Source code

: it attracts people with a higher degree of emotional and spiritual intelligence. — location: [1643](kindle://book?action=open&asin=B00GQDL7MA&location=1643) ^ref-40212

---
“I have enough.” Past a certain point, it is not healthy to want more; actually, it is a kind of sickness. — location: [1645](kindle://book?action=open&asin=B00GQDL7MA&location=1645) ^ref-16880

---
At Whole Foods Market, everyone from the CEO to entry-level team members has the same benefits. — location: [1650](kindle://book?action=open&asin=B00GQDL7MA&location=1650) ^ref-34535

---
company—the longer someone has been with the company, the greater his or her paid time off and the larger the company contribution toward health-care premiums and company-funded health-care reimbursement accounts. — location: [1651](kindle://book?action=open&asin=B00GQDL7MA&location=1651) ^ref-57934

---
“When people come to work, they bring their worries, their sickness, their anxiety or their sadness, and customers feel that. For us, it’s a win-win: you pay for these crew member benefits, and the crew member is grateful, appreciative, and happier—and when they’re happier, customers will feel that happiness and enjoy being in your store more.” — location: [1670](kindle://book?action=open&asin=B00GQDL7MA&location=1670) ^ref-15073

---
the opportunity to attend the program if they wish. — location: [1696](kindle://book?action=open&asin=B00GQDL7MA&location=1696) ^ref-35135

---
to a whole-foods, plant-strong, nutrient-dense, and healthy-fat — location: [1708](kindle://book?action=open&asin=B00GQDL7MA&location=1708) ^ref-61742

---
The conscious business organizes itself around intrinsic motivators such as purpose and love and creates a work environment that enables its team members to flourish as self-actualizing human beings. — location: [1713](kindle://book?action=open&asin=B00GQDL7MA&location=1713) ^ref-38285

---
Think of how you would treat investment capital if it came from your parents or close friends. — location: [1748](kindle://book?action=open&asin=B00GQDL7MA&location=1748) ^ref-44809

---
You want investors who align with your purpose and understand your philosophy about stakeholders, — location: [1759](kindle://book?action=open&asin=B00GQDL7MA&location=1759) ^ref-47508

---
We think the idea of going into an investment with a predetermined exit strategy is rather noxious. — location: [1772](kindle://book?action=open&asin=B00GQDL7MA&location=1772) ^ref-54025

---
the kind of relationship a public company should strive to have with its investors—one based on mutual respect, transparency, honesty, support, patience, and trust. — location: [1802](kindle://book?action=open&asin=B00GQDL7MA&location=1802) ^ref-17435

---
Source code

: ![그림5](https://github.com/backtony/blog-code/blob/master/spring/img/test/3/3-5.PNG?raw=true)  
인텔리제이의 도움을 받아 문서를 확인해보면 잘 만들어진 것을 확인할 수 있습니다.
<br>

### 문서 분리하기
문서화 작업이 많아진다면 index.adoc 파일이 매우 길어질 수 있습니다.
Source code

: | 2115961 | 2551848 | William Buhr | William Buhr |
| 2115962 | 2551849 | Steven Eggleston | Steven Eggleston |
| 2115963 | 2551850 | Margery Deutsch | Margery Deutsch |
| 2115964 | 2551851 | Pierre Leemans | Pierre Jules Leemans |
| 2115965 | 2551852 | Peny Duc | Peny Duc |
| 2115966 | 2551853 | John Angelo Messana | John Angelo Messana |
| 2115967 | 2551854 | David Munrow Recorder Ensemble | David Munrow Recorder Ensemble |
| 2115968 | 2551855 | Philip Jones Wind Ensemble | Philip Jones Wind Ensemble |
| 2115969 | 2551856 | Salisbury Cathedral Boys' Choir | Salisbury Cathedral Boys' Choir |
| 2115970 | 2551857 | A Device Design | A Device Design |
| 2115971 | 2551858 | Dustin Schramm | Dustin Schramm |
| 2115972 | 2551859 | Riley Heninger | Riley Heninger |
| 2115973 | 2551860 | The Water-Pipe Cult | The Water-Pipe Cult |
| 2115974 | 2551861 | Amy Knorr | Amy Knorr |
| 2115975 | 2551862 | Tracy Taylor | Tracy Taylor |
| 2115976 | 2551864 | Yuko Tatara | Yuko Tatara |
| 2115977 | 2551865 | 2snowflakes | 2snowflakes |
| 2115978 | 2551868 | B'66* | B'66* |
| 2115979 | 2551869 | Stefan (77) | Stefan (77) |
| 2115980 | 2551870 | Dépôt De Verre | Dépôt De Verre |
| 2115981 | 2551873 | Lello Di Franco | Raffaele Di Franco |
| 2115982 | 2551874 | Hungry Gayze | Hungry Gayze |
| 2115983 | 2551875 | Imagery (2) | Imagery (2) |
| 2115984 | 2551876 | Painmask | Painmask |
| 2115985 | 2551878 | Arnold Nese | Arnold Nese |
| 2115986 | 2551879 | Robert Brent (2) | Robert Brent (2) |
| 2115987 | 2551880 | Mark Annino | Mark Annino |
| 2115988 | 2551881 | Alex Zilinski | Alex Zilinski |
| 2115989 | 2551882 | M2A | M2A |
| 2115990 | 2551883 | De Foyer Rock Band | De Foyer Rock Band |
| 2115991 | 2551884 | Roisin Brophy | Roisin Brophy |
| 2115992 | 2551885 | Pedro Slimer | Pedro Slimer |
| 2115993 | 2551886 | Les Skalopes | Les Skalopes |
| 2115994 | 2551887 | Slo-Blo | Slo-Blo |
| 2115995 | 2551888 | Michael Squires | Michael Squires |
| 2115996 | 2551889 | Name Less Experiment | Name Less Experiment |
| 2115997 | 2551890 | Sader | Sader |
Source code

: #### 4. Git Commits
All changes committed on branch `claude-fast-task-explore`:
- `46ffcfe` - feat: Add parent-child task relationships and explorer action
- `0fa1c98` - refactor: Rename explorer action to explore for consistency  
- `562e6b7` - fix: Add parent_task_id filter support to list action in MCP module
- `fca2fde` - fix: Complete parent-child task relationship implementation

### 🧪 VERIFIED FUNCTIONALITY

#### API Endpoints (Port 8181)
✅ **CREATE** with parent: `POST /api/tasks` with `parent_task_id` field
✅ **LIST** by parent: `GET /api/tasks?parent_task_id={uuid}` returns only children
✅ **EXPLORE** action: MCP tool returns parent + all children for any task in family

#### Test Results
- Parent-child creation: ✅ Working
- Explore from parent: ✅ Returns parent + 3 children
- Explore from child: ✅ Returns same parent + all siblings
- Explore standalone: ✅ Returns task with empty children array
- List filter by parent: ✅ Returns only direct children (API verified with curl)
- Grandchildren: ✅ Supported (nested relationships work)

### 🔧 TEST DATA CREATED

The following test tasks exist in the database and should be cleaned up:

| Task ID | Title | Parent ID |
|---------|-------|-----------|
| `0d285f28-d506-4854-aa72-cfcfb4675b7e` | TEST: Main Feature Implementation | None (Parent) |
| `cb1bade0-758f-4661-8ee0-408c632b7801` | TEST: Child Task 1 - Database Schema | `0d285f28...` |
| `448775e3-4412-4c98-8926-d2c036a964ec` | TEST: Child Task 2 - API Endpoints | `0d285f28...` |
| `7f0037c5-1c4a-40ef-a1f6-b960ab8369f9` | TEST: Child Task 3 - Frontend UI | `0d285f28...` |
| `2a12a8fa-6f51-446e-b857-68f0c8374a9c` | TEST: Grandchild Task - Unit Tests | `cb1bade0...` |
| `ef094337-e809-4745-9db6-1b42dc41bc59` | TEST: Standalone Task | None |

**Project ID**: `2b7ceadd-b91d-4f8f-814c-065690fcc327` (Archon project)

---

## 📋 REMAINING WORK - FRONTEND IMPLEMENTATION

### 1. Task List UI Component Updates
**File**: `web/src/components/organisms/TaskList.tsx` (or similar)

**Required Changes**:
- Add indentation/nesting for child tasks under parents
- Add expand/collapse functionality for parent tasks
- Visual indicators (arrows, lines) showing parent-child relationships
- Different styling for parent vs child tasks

☆ ☆ ☆ ☆

What to do: Down to the last line, give the records again exactly.

Solution below:
Source code

: it attracts people with a higher degree of emotional and spiritual intelligence. — location: [1643](kindle://book?action=open&asin=B00GQDL7MA&location=1643) ^ref-40212

---
“I have enough.” Past a certain point, it is not healthy to want more; actually, it is a kind of sickness. — location: [1645](kindle://book?action=open&asin=B00GQDL7MA&location=1645) ^ref-16880

---
At Whole Foods Market, everyone from the CEO to entry-level team members has the same benefits. — location: [1650](kindle://book?action=open&asin=B00GQDL7MA&location=1650) ^ref-34535

---
company—the longer someone has been with the company, the greater his or her paid time off and the larger the company contribution toward health-care premiums and company-funded health-care reimbursement accounts. — location: [1651](kindle://book?action=open&asin=B00GQDL7MA&location=1651) ^ref-57934

---
“When people come to work, they bring their worries, their sickness, their anxiety or their sadness, and customers feel that. For us, it’s a win-win: you pay for these crew member benefits, and the crew member is grateful, appreciative, and happier—and when they’re happier, customers will feel that happiness and enjoy being in your store more.” — location: [1670](kindle://book?action=open&asin=B00GQDL7MA&location=1670) ^ref-15073

---
the opportunity to attend the program if they wish. — location: [1696](kindle://book?action=open&asin=B00GQDL7MA&location=1696) ^ref-35135

---
to a whole-foods, plant-strong, nutrient-dense, and healthy-fat — location: [1708](kindle://book?action=open&asin=B00GQDL7MA&location=1708) ^ref-61742

---
The conscious business organizes itself around intrinsic motivators such as purpose and love and creates a work environment that enables its team members to flourish as self-actualizing human beings. — location: [1713](kindle://book?action=open&asin=B00GQDL7MA&location=1713) ^ref-38285

---
Think of how you would treat investment capital if it came from your parents or close friends. — location: [1748](kindle://book?action=open&asin=B00GQDL7MA&location=1748) ^ref-44809

---
You want investors who align with your purpose and understand your philosophy about stakeholders, — location: [1759](kindle://book?action=open&asin=B00GQDL7MA&location=1759) ^ref-47508

---
We think the idea of going into an investment with a predetermined exit strategy is rather noxious. — location: [1772](kindle://book?action=open&asin=B00GQDL7MA&location=1772) ^ref-54025

---
the kind of relationship a public company should strive to have with its investors—one based on mutual respect, transparency, honesty, support, patience, and trust. — location: [1802](kindle://book?action=open&asin=B00GQDL7MA&location=1802) ^ref-17435

---
Source code

: ![그림5](https://github.com/backtony/blog-code/blob/master/spring/img/test/3/3-5.PNG?raw=true)  
인텔리제이의 도움을 받아 문서를 확인해보면 잘 만들어진 것을 확인할 수 있습니다.
<br>

### 문서 분리하기
문서화 작업이 많아진다면 index.adoc 파일이 매우 길어질 수 있습니다.
Source code

: | 2115961 | 2551848 | William Buhr | William Buhr |
| 2115962 | 2551849 | Steven Eggleston | Steven Eggleston |
| 2115963 | 2551850 | Margery Deutsch | Margery Deutsch |
| 2115964 | 2551851 | Pierre Leemans | Pierre Jules Leemans |
| 2115965 | 2551852 | Peny Duc | Peny Duc |
| 2115966 | 2551853 | John Angelo Messana | John Angelo Messana |
| 2115967 | 2551854 | David Munrow Recorder Ensemble | David Munrow Recorder Ensemble |
| 2115968 | 2551855 | Philip Jones Wind Ensemble | Philip Jones Wind Ensemble |
| 2115969 | 2551856 | Salisbury Cathedral Boys' Choir | Salisbury Cathedral Boys' Choir |
| 2115970 | 2551857 | A Device Design | A Device Design |
| 2115971 | 2551858 | Dustin Schramm | Dustin Schramm |
| 2115972 | 2551859 | Riley Heninger | Riley Heninger |
| 2115973 | 2551860 | The Water-Pipe Cult | The Water-Pipe Cult |
| 2115974 | 2551861 | Amy Knorr | Amy Knorr |
| 2115975 | 2551862 | Tracy Taylor | Tracy Taylor |
| 2115976 | 2551864 | Yuko Tatara | Yuko Tatara |
| 2115977 | 2551865 | 2snowflakes | 2snowflakes |
| 2115978 | 2551868 | B'66* | B'66* |
| 2115979 | 2551869 | Stefan (77) | Stefan (77) |
| 2115980 | 2551870 | Dépôt De Verre | Dépôt De Verre |
| 2115981 | 2551873 | Lello Di Franco | Raffaele Di Franco |
| 2115982 | 2551874 | Hungry Gayze | Hungry Gayze |
| 2115983 | 2551875 | Imagery (2) | Imagery (2) |
| 2115984 | 2551876 | Painmask | Painmask |
| 2115985 | 2551878 | Arnold Nese | Arnold Nese |
| 2115986 | 2551879 | Robert Brent (2) | Robert Brent (2) |
| 2115987 | 2551880 | Mark Annino | Mark Annino |
| 2115988 | 2551881 | Alex Zilinski | Alex Zilinski |
| 2115989 | 2551882 | M2A | M2A |
| 2115990 | 2551883 | De Foyer Rock Band | De Foyer Rock Band |
| 2115991 | 2551884 | Roisin Brophy | Roisin Brophy |
| 2115992 | 2551885 | Pedro Slimer | Pedro Slimer |
| 2115993 | 2551886 | Les Skalopes | Les Skalopes |
| 2115994 | 2551887 | Slo-Blo | Slo-Blo |
| 2115995 | 2551888 | Michael Squires | Michael Squires |
| 2115996 | 2551889 | Name Less Experiment | Name Less Experiment |
| 2115997 | 2551890 | Sader | Sader |
Source code

: #### 4. Git Commits
All changes committed on branch `claude-fast-task-explore`:
- `46ffcfe` - feat: Add parent-child task relationships and explorer action
- `0fa1c98` - refactor: Rename explorer action to explore for consistency  
- `562e6b7` - fix: Add parent_task_id filter support to list action in MCP module
- `fca2fde` - fix: Complete parent-child task relationship implementation

### 🧪 VERIFIED FUNCTIONALITY

#### API Endpoints (Port 8181)
✅ **CREATE** with parent: `POST /api/tasks` with `parent_task_id` field
✅ **LIST** by parent: `GET /api/tasks?parent_task_id={uuid}` returns only children
✅ **EXPLORE** action: MCP tool returns parent + all children for any task in family

#### Test Results
- Parent-child creation: ✅ Working
- Explore from parent: ✅ Returns parent + 3 children
- Explore from child: ✅ Returns same parent + all siblings
- Explore standalone: ✅ Returns task with empty children array
- List filter by parent: ✅ Returns only direct children (API verified with curl)
- Grandchildren: ✅ Supported (nested relationships work)

### 🔧 TEST DATA CREATED

The following test tasks exist in the database and should be cleaned up:

| Task ID | Title | Parent ID |
|---------|-------|-----------|
| `0d285f28-d506-4854-aa72-cfcfb4675b7e` | TEST: Main Feature Implementation | None (Parent) |
| `cb1bade0-758f-4661-8ee0-408c632b7801` | TEST: Child Task 1 - Database Schema | `0d285f28...` |
| `448775e3-4412-4c98-8926-d2c036a964ec` | TEST: Child Task 2 - API Endpoints | `0d285f28...` |
| `7f0037c5-1c4a-40ef-a1f6-b960ab8369f9` | TEST: Child Task 3 - Frontend UI | `0d285f28...` |
| `2a12a8fa-6f51-446e-b857-68f0c8374a9c` | TEST: Grandchild Task - Unit Tests | `cb1bade0...` |
| `ef094337-e809-4745-9db6-1b42dc41bc59` | TEST: Standalone Task | None |

**Project ID**: `2b7ceadd-b91d-4f8f-814c-065690fcc327` (Archon project)

---

## 📋 REMAINING WORK - FRONTEND IMPLEMENTATION

### 1. Task List UI Component Updates
**File**: `web/src/components/organisms/TaskList.tsx` (or similar)

**Required Changes**:
- Add indentation/nesting for child tasks under parents
- Add expand/collapse functionality for parent tasks
- Visual indicators (arrows, lines) showing parent-child relationships
- Different styling for parent vs child tasks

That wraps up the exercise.